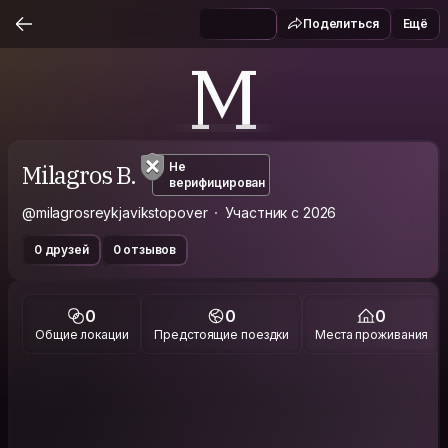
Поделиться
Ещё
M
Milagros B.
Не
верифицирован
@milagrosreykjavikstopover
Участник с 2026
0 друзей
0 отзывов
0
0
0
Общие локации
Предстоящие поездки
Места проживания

+++

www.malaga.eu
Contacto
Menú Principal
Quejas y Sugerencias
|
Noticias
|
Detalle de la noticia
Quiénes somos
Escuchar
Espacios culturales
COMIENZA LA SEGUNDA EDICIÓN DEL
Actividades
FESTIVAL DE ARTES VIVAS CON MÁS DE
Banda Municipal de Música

+++

Exercise. Can you quote the records word for word, from the line with "www.malaga.eu" up to and including the line with "Banda Municipal de Música"?

Result for this task.
www.malaga.eu
Contacto
Menú Principal
Quejas y Sugerencias
|
Noticias
|
Detalle de la noticia
Quiénes somos
Escuchar
Espacios culturales
COMIENZA LA SEGUNDA EDICIÓN DEL
Actividades
FESTIVAL DE ARTES VIVAS CON MÁS DE
Banda Municipal de Música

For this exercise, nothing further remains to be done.